=== Collected data ===
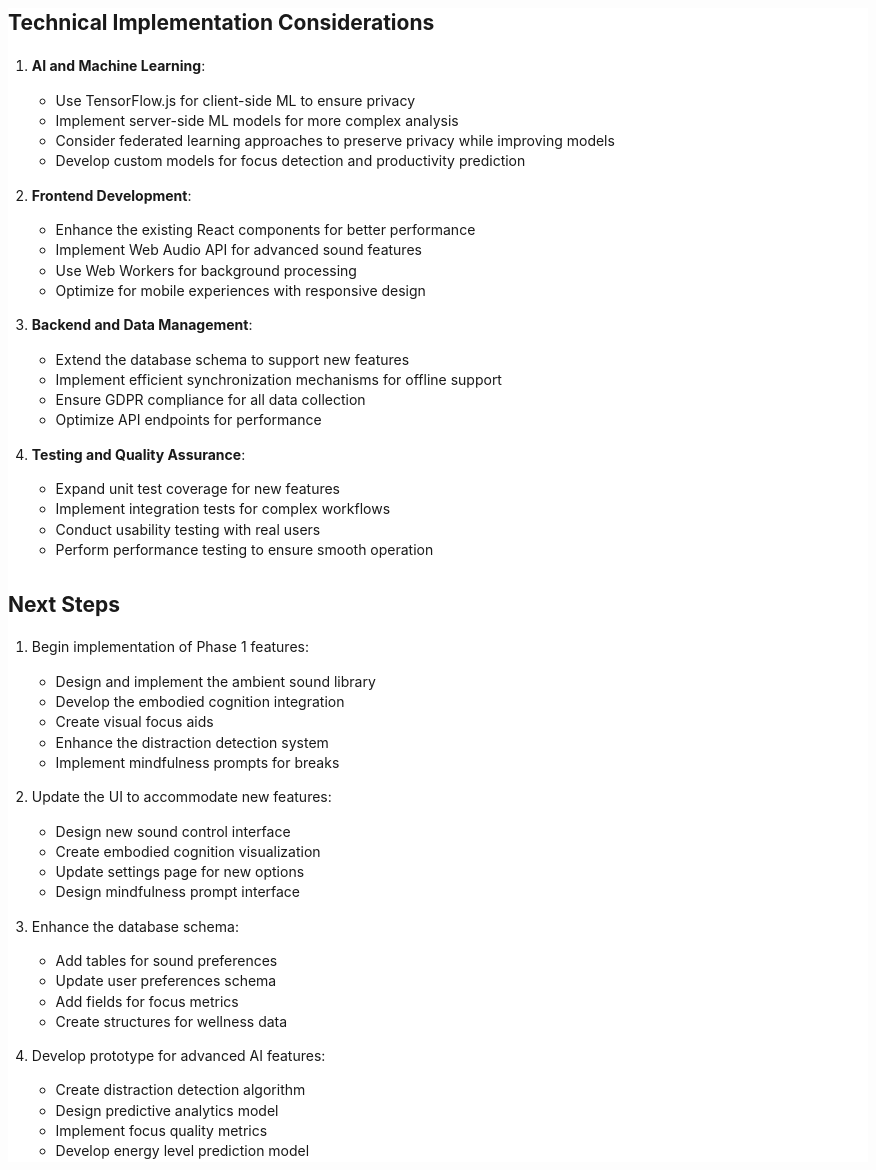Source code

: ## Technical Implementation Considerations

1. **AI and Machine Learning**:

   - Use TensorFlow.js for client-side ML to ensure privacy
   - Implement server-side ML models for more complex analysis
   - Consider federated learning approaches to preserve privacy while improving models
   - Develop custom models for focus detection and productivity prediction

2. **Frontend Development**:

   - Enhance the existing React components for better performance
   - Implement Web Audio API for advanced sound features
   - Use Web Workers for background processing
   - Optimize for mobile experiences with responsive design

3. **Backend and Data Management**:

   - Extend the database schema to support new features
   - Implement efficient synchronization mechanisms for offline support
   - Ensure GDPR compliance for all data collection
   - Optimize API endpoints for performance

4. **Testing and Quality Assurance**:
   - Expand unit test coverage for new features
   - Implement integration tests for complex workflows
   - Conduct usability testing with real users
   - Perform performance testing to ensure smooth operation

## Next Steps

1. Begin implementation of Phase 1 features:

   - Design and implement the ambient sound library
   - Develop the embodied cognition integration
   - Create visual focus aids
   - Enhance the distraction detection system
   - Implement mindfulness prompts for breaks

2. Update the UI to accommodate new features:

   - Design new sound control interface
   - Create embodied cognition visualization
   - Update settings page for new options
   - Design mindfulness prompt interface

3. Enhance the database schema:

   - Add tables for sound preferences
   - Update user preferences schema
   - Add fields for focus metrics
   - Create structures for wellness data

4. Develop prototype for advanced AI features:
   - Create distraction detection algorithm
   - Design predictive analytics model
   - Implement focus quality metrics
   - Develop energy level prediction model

---

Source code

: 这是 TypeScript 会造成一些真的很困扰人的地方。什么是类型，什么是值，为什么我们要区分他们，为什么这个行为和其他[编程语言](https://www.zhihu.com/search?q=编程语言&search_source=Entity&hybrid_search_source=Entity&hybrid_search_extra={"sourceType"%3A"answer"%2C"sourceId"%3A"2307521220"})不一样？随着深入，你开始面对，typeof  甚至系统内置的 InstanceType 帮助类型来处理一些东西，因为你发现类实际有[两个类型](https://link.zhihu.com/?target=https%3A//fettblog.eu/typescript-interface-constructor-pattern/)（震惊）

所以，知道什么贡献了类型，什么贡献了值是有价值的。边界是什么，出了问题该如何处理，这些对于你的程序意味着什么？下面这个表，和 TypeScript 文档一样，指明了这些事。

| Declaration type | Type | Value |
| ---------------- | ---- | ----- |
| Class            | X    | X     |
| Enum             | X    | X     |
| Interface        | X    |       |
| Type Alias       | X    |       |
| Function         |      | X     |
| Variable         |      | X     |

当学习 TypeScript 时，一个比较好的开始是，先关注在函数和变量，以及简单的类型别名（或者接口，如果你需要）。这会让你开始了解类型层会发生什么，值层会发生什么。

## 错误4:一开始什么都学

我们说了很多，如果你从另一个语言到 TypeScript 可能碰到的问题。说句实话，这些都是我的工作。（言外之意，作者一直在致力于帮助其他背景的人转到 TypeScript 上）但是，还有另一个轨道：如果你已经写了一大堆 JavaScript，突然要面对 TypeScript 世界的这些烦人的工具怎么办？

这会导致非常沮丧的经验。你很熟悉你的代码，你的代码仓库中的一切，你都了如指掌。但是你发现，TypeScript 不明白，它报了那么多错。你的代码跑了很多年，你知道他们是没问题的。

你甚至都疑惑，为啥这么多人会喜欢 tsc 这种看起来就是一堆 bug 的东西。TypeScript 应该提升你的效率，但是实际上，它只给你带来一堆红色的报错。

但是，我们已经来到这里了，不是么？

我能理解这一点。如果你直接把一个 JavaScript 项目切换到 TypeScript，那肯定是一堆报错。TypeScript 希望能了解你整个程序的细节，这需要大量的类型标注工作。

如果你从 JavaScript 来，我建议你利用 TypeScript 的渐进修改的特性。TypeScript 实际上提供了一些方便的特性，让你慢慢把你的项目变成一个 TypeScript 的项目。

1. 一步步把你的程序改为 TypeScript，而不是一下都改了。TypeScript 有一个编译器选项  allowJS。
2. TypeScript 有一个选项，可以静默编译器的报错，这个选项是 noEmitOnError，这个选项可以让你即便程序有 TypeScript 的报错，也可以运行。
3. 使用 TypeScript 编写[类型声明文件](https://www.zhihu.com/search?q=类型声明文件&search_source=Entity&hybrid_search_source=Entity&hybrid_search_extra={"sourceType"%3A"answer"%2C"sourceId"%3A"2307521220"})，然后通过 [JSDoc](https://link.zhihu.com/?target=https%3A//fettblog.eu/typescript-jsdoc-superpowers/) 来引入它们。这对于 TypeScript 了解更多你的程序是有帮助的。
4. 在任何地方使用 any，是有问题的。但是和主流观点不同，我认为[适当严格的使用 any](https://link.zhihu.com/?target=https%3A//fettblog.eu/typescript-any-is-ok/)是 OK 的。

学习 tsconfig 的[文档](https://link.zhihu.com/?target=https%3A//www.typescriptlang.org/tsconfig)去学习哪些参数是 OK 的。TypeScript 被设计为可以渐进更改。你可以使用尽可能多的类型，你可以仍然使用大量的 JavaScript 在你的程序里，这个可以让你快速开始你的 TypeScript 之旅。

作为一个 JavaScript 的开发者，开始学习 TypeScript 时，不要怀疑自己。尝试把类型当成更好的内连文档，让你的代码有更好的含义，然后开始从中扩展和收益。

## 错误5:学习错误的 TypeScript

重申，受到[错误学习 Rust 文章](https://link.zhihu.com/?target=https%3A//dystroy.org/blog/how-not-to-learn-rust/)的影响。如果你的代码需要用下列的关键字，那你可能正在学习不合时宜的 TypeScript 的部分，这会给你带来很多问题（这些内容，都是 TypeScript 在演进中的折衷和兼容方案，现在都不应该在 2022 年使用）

=== Task prompt ===
Please report every line of the entries above that contains the word "complex".

=== Reply to the exercise ===
   - Implement server-side ML models for more complex analysis
   - Implement integration tests for complex workflows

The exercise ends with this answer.